Existence, the physical universe, is basically playful. There is no necessity for it whatsoever. It isn’t going anywhere. It doesn’t have a destination that it ought to arrive it. But it is best understood by analogy with music, because music, as an art form, is essentially playful. We say you play the piano, you don’t work the piano. Why? Music differs from, say, travel. When you travel you’re trying to get somewhere. And, of course, we, being a very compulsive and purposive culture, are busy getting everywhere faster and faster until we eliminate the distance between places…what happens as a result of that is the two ends of your journey became the same place. You eliminate the distance, you eliminate the journey. The fun of the journey is travel, not to obliterate travel. So then, in music, one doesn’t make the end of a composition the point of the composition. If so, the best conductors would be those who played fastest and there would be composers who only wrote finales.
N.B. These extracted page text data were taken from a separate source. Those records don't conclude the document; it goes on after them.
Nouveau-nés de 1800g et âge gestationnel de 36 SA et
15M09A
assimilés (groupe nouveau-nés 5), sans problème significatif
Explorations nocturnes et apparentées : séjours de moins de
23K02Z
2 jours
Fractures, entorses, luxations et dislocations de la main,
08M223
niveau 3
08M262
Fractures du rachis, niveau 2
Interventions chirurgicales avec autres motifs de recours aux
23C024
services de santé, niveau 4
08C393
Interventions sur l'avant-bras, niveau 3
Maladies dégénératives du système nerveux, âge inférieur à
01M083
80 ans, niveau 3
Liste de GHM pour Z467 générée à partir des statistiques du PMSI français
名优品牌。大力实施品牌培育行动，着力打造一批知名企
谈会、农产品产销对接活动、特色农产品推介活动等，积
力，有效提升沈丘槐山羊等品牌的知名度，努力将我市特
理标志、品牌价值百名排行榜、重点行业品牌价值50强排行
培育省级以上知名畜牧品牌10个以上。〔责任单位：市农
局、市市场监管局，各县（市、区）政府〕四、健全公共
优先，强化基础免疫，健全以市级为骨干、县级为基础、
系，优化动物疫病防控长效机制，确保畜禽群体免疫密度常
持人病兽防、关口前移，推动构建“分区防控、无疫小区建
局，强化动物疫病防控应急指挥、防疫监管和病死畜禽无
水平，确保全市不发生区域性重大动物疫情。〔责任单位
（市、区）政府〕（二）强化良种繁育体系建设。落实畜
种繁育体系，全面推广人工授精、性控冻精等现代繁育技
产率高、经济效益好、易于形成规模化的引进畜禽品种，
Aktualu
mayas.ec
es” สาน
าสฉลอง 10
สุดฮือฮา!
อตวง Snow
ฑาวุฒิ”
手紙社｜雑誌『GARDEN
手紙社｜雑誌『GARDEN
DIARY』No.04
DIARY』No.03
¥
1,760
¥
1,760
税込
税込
People would go to a concert just to hear one crackling chord because that’s the end! Same way with dancing. You don’t aim at a particular spot in the room because that’s where you will arrive. The whole point of dancing is the dance.

Your Life is Not a Journey

Vale.

So should we all ride off and start tilting at windmills now?

Not yet, at least not all of us. While there is still important work to be done, I think it’s worth doing, because it can still be a path to dignity just as it always has been.

But, as we give more and more work to software and machines, I think it’s worth asking why we’ve historically regarded work as fundamental to human dignity and whether or not it’s still useful to do so.

I record these thought experiments looking back and projecting forward in time, as I hope they’ll help me be more tolerant of virtual (and other) paths to dignity that don’t involve work. And I hope they’ll help me confront my own obsolescence.